Investigating the impact of noise on cognitive function, and how hearing technology can be used to recover performance
- Student: Jack Hallybone
- Supervisors: Stefan Bleeck, David Simpson and Yasmeen Hamza
Abstract:
This project aims to develop our understanding of how noise impacts cognitive functioning, for example as measured by the change in a listener’s ability to perform a task in the presence of noise. Of particular interest is how the acoustic properties of noise impact our everyday thinking and productivity by consuming sensory and cognitive resources, and how hearing technology – like hearing aids and earbuds – can reduce this impact and recover cognitive performance.
Through research into cognition and attention the impact of sound on various auditory and non-auditory measures of core cognitive functioning has been well studied. There is also now a growing body of literature indicating that hearing aids, and the signal processing techniques they employ, can improve performance. By using both constructed and ecologically valid noise, the literature begins to identify what acoustic and semantic features in a sound produce these effects.

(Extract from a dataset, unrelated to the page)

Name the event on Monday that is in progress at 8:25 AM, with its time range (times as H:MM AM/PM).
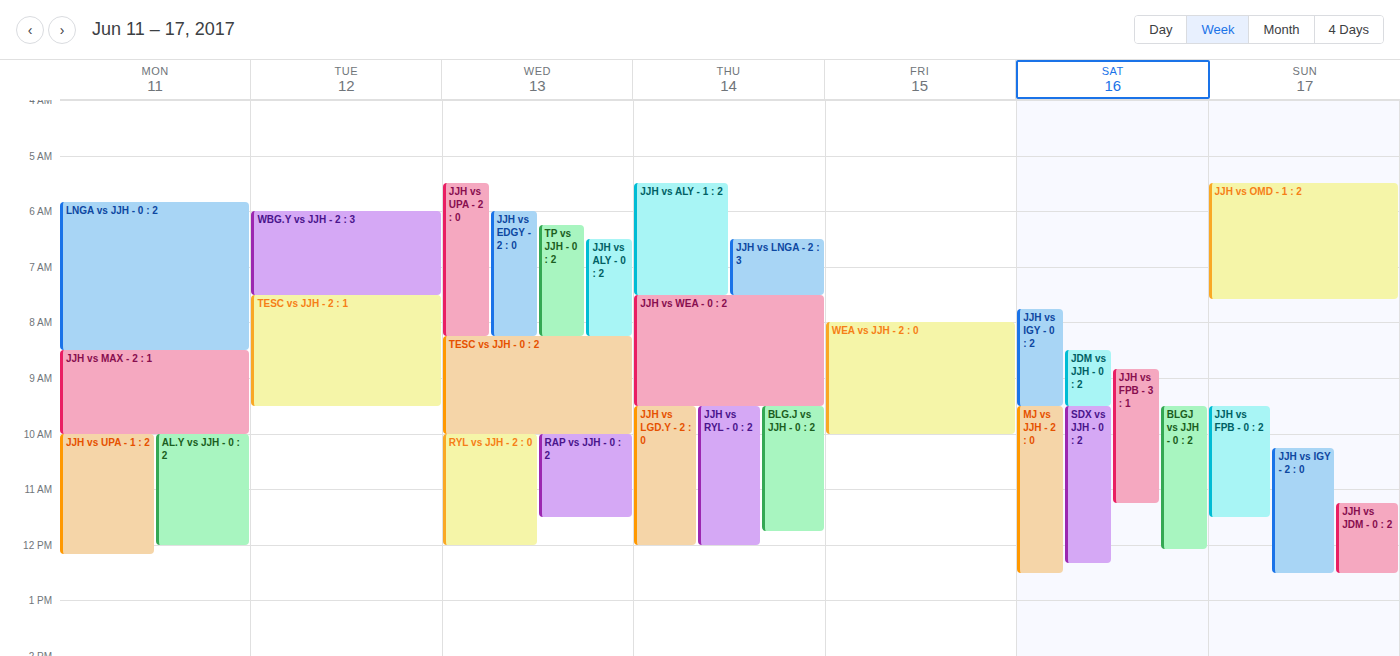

Using a mixture of behavioural and physiological measures to assess the change in participants’ cognitive load and performance, the objectives of this project are to further understand: (1) what makes a noise “cognitively challenging”; (2) how this impacts real-world tasks such as communicating or learning in noise; and (3) how this knowledge can be used to assess a hearing technology for its impact on cognition.
The effort involved in listening is a common complaint for hearing aid users. This project addresses the central aim of the Sustainable Sound Futures CDT program – to create a better sounding future – by helping to support the design of hearing technology with a focus on reducing the cognitive impact of noise, which in turn may reduce effort and fatigue and address the issues of dissatisfaction and social withdrawal.